(SOURCE DATA Opens)

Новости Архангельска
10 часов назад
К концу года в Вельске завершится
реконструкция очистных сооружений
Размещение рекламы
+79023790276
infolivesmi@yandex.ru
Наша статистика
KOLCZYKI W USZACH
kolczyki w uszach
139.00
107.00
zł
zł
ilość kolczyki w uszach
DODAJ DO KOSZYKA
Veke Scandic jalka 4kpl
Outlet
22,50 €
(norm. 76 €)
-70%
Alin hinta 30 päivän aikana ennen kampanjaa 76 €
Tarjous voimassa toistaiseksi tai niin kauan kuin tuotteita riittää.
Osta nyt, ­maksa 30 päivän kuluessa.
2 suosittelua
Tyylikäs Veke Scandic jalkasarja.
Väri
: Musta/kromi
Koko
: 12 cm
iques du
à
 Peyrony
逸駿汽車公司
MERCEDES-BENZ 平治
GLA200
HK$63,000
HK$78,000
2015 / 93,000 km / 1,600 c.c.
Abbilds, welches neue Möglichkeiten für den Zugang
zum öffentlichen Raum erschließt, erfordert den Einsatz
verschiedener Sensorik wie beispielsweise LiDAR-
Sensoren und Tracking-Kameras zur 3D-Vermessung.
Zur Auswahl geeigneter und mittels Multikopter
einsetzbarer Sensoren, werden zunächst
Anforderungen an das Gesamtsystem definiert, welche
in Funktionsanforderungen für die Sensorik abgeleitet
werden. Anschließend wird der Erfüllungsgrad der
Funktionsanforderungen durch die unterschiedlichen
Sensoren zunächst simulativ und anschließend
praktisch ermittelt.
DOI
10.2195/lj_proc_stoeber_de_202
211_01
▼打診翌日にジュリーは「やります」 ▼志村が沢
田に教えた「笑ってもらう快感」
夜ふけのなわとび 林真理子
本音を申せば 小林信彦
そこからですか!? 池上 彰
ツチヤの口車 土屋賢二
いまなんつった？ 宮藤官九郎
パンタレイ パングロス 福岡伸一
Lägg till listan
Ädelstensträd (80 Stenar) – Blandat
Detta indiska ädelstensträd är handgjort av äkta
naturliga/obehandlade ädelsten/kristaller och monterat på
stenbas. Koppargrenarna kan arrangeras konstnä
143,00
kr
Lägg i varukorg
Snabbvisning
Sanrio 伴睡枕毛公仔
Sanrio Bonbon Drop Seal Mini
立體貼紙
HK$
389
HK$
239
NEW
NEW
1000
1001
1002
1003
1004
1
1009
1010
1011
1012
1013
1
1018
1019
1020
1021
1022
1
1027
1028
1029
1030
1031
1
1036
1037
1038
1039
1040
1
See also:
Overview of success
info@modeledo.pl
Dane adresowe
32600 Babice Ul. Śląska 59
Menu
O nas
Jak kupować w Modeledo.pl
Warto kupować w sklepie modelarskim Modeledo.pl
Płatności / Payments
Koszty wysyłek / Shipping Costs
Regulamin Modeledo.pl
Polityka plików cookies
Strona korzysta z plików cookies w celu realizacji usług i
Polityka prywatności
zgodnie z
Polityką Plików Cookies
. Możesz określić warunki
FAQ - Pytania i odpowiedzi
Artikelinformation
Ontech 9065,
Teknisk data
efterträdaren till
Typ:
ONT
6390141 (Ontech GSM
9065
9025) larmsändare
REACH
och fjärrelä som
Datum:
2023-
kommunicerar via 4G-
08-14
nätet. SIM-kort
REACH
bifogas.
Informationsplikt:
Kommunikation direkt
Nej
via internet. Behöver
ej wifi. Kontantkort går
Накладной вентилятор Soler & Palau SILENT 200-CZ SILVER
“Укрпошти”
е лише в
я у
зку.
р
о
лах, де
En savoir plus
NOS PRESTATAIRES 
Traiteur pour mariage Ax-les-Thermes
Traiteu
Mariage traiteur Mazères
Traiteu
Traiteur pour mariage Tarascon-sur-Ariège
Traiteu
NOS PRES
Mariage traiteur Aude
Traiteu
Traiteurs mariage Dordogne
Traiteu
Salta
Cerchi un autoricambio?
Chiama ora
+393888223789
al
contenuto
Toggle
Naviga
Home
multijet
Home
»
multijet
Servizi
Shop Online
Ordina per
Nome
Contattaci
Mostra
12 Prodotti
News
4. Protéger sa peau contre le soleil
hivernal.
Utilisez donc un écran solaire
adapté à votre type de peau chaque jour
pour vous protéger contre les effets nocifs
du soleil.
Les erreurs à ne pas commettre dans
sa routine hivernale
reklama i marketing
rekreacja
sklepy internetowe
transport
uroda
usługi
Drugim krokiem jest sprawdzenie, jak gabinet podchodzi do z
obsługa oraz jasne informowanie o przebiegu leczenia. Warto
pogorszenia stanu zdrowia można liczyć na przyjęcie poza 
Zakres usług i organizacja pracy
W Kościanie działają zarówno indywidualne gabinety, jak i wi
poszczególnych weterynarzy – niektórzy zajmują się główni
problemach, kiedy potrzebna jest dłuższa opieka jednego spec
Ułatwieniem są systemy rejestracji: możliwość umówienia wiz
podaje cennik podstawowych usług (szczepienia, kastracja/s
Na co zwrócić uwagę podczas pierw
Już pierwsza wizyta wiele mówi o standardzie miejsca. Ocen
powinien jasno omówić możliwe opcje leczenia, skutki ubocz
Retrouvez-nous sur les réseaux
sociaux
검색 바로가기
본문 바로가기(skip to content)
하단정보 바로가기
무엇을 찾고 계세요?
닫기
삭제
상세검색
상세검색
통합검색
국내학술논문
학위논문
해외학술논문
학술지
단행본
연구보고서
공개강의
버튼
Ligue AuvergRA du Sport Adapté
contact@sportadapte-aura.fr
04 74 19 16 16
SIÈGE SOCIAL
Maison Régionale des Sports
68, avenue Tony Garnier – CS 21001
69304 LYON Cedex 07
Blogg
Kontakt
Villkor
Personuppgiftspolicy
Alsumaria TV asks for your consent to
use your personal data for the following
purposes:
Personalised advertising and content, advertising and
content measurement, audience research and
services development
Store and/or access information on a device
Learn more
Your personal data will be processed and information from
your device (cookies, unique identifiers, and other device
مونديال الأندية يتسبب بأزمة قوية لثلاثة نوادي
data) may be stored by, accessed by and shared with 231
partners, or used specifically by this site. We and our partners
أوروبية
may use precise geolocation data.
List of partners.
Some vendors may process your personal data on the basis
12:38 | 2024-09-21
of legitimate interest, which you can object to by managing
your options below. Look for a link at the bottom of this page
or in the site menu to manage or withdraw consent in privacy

(SOURCE DATA Closes)

EXERCISE OBJECTIVE ::
A faithful, word-for-word copy of the data is the expected answer.

ANSWER TO THIS EXERCISE ::
Новости Архангельска
10 часов назад
К концу года в Вельске завершится
реконструкция очистных сооружений
Размещение рекламы
+79023790276
infolivesmi@yandex.ru
Наша статистика
KOLCZYKI W USZACH
kolczyki w uszach
139.00
107.00
zł
zł
ilość kolczyki w uszach
DODAJ DO KOSZYKA
Veke Scandic jalka 4kpl
Outlet
22,50 €
(norm. 76 €)
-70%
Alin hinta 30 päivän aikana ennen kampanjaa 76 €
Tarjous voimassa toistaiseksi tai niin kauan kuin tuotteita riittää.
Osta nyt, ­maksa 30 päivän kuluessa.
2 suosittelua
Tyylikäs Veke Scandic jalkasarja.
Väri
: Musta/kromi
Koko
: 12 cm
iques du
à
 Peyrony
逸駿汽車公司
MERCEDES-BENZ 平治
GLA200
HK$63,000
HK$78,000
2015 / 93,000 km / 1,600 c.c.
Abbilds, welches neue Möglichkeiten für den Zugang
zum öffentlichen Raum erschließt, erfordert den Einsatz
verschiedener Sensorik wie beispielsweise LiDAR-
Sensoren und Tracking-Kameras zur 3D-Vermessung.
Zur Auswahl geeigneter und mittels Multikopter
einsetzbarer Sensoren, werden zunächst
Anforderungen an das Gesamtsystem definiert, welche
in Funktionsanforderungen für die Sensorik abgeleitet
werden. Anschließend wird der Erfüllungsgrad der
Funktionsanforderungen durch die unterschiedlichen
Sensoren zunächst simulativ und anschließend
praktisch ermittelt.
DOI
10.2195/lj_proc_stoeber_de_202
211_01
▼打診翌日にジュリーは「やります」 ▼志村が沢
田に教えた「笑ってもらう快感」
夜ふけのなわとび 林真理子
本音を申せば 小林信彦
そこからですか!? 池上 彰
ツチヤの口車 土屋賢二
いまなんつった？ 宮藤官九郎
パンタレイ パングロス 福岡伸一
Lägg till listan
Ädelstensträd (80 Stenar) – Blandat
Detta indiska ädelstensträd är handgjort av äkta
naturliga/obehandlade ädelsten/kristaller och monterat på
stenbas. Koppargrenarna kan arrangeras konstnä
143,00
kr
Lägg i varukorg
Snabbvisning
Sanrio 伴睡枕毛公仔
Sanrio Bonbon Drop Seal Mini
立體貼紙
HK$
389
HK$
239
NEW
NEW
1000
1001
1002
1003
1004
1
1009
1010
1011
1012
1013
1
1018
1019
1020
1021
1022
1
1027
1028
1029
1030
1031
1
1036
1037
1038
1039
1040
1
See also:
Overview of success
info@modeledo.pl
Dane adresowe
32600 Babice Ul. Śląska 59
Menu
O nas
Jak kupować w Modeledo.pl
Warto kupować w sklepie modelarskim Modeledo.pl
Płatności / Payments
Koszty wysyłek / Shipping Costs
Regulamin Modeledo.pl
Polityka plików cookies
Strona korzysta z plików cookies w celu realizacji usług i
Polityka prywatności
zgodnie z
Polityką Plików Cookies
. Możesz określić warunki
FAQ - Pytania i odpowiedzi
Artikelinformation
Ontech 9065,
Teknisk data
efterträdaren till
Typ:
ONT
6390141 (Ontech GSM
9065
9025) larmsändare
REACH
och fjärrelä som
Datum:
2023-
kommunicerar via 4G-
08-14
nätet. SIM-kort
REACH
bifogas.
Informationsplikt:
Kommunikation direkt
Nej
via internet. Behöver
ej wifi. Kontantkort går
Накладной вентилятор Soler & Palau SILENT 200-CZ SILVER
“Укрпошти”
е лише в
я у
зку.
р
о
лах, де
En savoir plus
NOS PRESTATAIRES 
Traiteur pour mariage Ax-les-Thermes
Traiteu
Mariage traiteur Mazères
Traiteu
Traiteur pour mariage Tarascon-sur-Ariège
Traiteu
NOS PRES
Mariage traiteur Aude
Traiteu
Traiteurs mariage Dordogne
Traiteu
Salta
Cerchi un autoricambio?
Chiama ora
+393888223789
al
contenuto
Toggle
Naviga
Home
multijet
Home
»
multijet
Servizi
Shop Online
Ordina per
Nome
Contattaci
Mostra
12 Prodotti
News
4. Protéger sa peau contre le soleil
hivernal.
Utilisez donc un écran solaire
adapté à votre type de peau chaque jour
pour vous protéger contre les effets nocifs
du soleil.
Les erreurs à ne pas commettre dans
sa routine hivernale
reklama i marketing
rekreacja
sklepy internetowe
transport
uroda
usługi
Drugim krokiem jest sprawdzenie, jak gabinet podchodzi do z
obsługa oraz jasne informowanie o przebiegu leczenia. Warto
pogorszenia stanu zdrowia można liczyć na przyjęcie poza 
Zakres usług i organizacja pracy
W Kościanie działają zarówno indywidualne gabinety, jak i wi
poszczególnych weterynarzy – niektórzy zajmują się główni
problemach, kiedy potrzebna jest dłuższa opieka jednego spec
Ułatwieniem są systemy rejestracji: możliwość umówienia wiz
podaje cennik podstawowych usług (szczepienia, kastracja/s
Na co zwrócić uwagę podczas pierw
Już pierwsza wizyta wiele mówi o standardzie miejsca. Ocen
powinien jasno omówić możliwe opcje leczenia, skutki ubocz
Retrouvez-nous sur les réseaux
sociaux
검색 바로가기
본문 바로가기(skip to content)
하단정보 바로가기
무엇을 찾고 계세요?
닫기
삭제
상세검색
상세검색
통합검색
국내학술논문
학위논문
해외학술논문
학술지
단행본
연구보고서
공개강의
버튼
Ligue AuvergRA du Sport Adapté
contact@sportadapte-aura.fr
04 74 19 16 16
SIÈGE SOCIAL
Maison Régionale des Sports
68, avenue Tony Garnier – CS 21001
69304 LYON Cedex 07
Blogg
Kontakt
Villkor
Personuppgiftspolicy
Alsumaria TV asks for your consent to
use your personal data for the following
purposes:
Personalised advertising and content, advertising and
content measurement, audience research and
services development
Store and/or access information on a device
Learn more
Your personal data will be processed and information from
your device (cookies, unique identifiers, and other device
مونديال الأندية يتسبب بأزمة قوية لثلاثة نوادي
data) may be stored by, accessed by and shared with 231
partners, or used specifically by this site. We and our partners
أوروبية
may use precise geolocation data.
List of partners.
Some vendors may process your personal data on the basis
12:38 | 2024-09-21
of legitimate interest, which you can object to by managing
your options below. Look for a link at the bottom of this page
or in the site menu to manage or withdraw consent in privacy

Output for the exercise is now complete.